9. Search isn’t a platform – it’s a behavior that’s fracturing across interfaces

SEO is no longer about gaming keywords; it’s about earning authority that algorithms recognize universally. 

Let’s all take a deep breath and remind ourselves: content marketing is an advanced skillset that has driven visibility across most of the platforms that emerged over the last decade. 

After all, the most effective SEOs have always focused on producing fresh, educational, data-driven content, which:

  • Drives qualified brand traffic and engagement.
  • Builds authority.
  • Achieves cross-channel brand visibility. 

Today, these strategies have all been proven to elevate brand visibility in organic SERPs, LLMs, SGEs, and AI Overviews. 

Bar graph showing strategies prioritized to offset AI's impact on organic traffic. Social media presence is the top priority.

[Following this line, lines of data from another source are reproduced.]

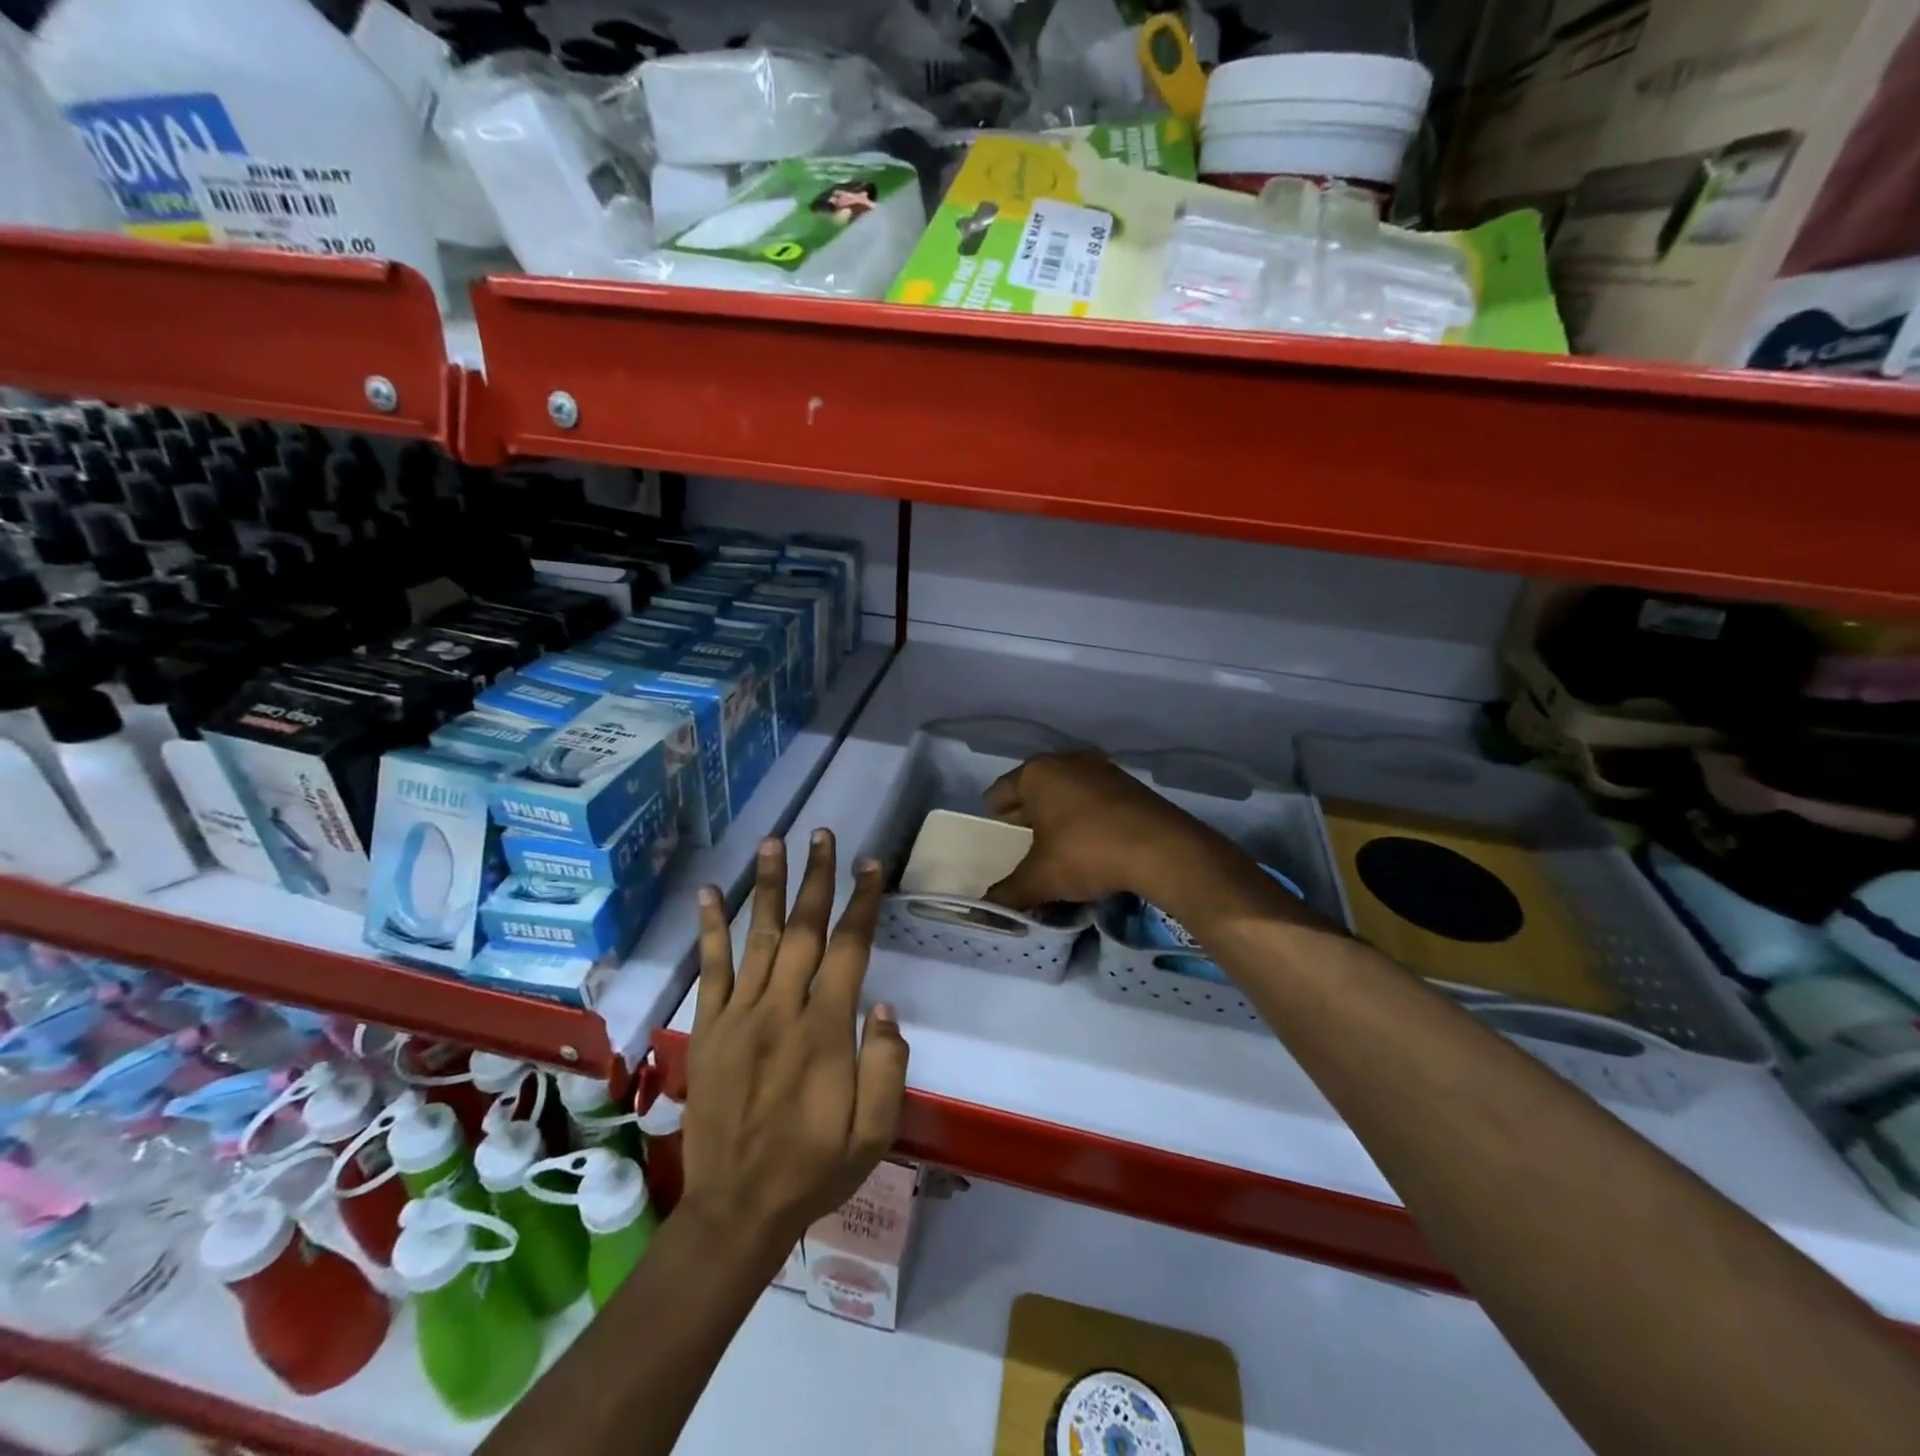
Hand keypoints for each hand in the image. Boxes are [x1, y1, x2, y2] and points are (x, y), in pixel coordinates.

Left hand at [682, 830, 909, 1257]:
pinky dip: (712, 928)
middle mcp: (781, 1010)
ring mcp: (739, 1016)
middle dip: (817, 878)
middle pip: (805, 930)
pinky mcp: (708, 1029)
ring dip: (768, 886)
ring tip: (773, 842)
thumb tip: (882, 1006)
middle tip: (823, 835)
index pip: (849, 949)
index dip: (862, 903)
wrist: (737, 1210)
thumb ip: (886, 1067)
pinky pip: (711, 969)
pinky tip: (710, 892)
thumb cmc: (815, 1169)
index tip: (871, 866)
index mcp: (825, 1032)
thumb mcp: (873, 1133)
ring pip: (759, 937)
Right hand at [982, 752, 1227, 909]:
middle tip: (1022, 845)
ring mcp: (1102, 769)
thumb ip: (1009, 892)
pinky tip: (1091, 842)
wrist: (1163, 849)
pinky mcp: (1129, 784)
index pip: (999, 792)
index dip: (994, 817)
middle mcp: (1067, 761)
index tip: (995, 836)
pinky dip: (1086, 816)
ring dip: (1059, 814)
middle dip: (1027, 815)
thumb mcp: (1041, 879)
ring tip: (1057, 845)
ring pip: (1066, 791)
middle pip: (1034, 789)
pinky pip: (1094, 798)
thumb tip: (988, 907)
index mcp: (1036, 774)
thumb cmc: (1087, 853)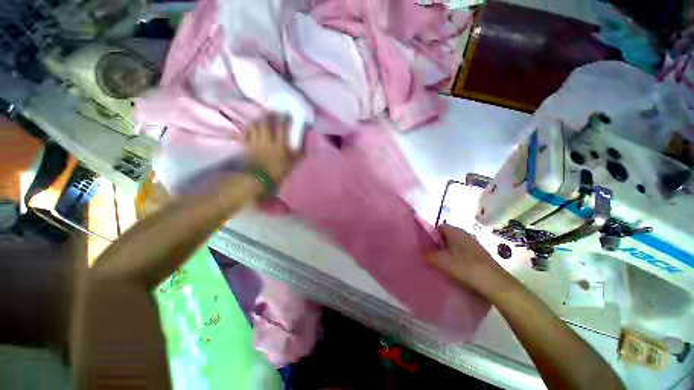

We’re not watching the death of search. 

We’re watching the convergence of channels – search, social, AI – all optimized by the same core signals:

  • Authority (citations and mentions).
  • Originality (first-party research and insights).
  • Trust (consistency across platforms and personas).

Digital PR and brand visibility are now essential LLM inputs. 

The same tactics that earn coverage, backlinks, and social engagement also improve your odds in AI summaries and SERP overviews. 

If you can master this convergence, you’ll win on Google, ChatGPT, TikTok, and whatever fractures emerge next.

Remember : the fractures aren’t the problem, they’re the opportunity. 

But only if you stop treating them like separate games and start building the credibility that works across all of them.

Methodology : We surveyed 2,302 U.S. adults and 810 marketers in May 2025 to explore how attitudes and behaviors around AI vary across consumers and marketing professionals. Marketer responses were drawn from a balanced sample, ensuring all referenced subgroups comprised at least 10% of the total sample.